1. The acid-base state of arterial blood and cerebrospinal fluid, and the ventilatory response to CO2, were measured in twelve patients with liver disease. The CO2 response was also measured in eight goats before and after the experimental production of liver failure. Arterial Pco2 and pH, cerebral blood flow and the cerebral metabolic rate for oxygen were also measured in four of the goats while they breathed air and various CO2-enriched gas mixtures.

2. Liver failure was accompanied by a respiratory alkalosis in both the patients and in the goats. Decreased Pco2 and increased pH occurred in the cerebrospinal fluid and in the arterial blood of the patients.

3. The slope of the ventilatory response to CO2 was reduced when liver failure was severe, in patients and goats alike.
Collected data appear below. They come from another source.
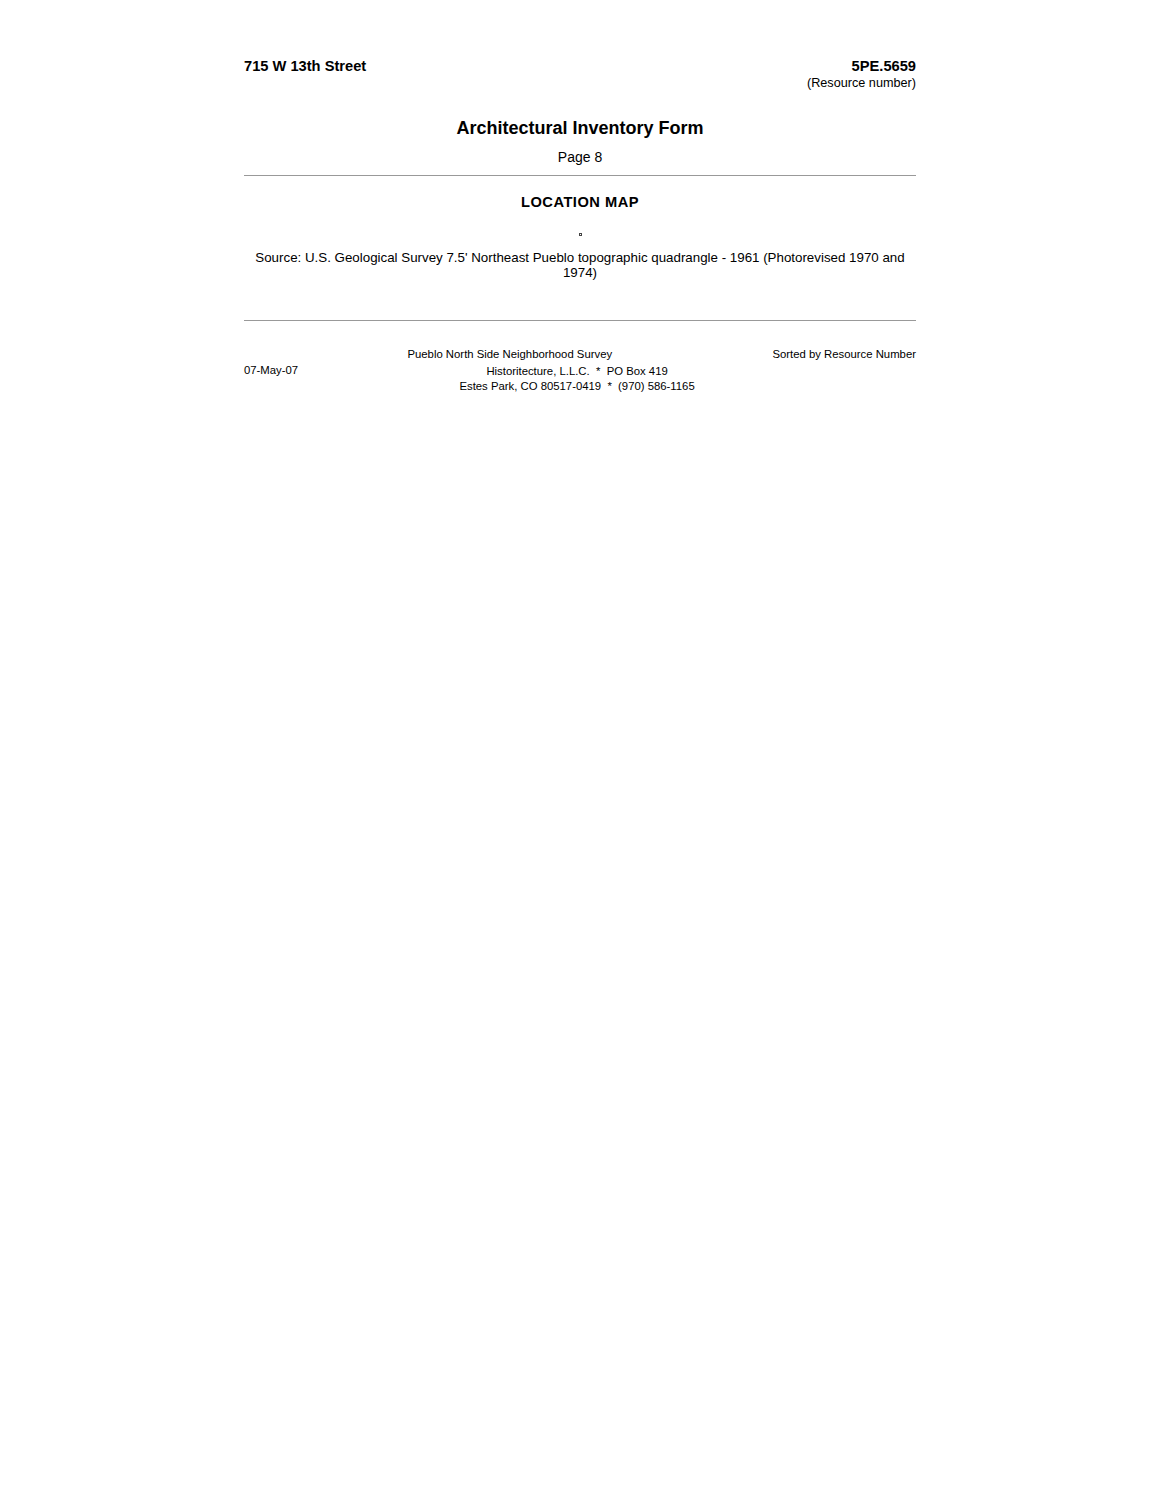715 W 13th Street
5PE.5659
(Resource number)
Architectural Inventory Form
Page 8
LOCATION MAP
Source: U.S. Geological Survey 7.5' Northeast Pueblo topographic quadrangle - 1961 (Photorevised 1970 and 1974)
Pueblo North Side Neighborhood Survey Sorted by Resource Number
07-May-07
Historitecture, L.L.C. * PO Box 419
Estes Park, CO 80517-0419 * (970) 586-1165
In addition there was a reduction in the extrapolated Pco2 at zero ventilation, even when liver failure was mild.

4. Cerebral blood flow and metabolic rate were consistently reduced in the goats during liver failure. There was also less cerebral vasodilatation and a greater reduction in cerebral metabolism during experimental hypercapnia when these animals were in liver failure.

5. The decreases in the ventilatory and cerebral circulatory responsiveness to CO2 indicate that the brain is less well defended against hypercapnia in liver failure, and these changes are especially unfavourable as cerebral function deteriorates when the Pco2 is increased.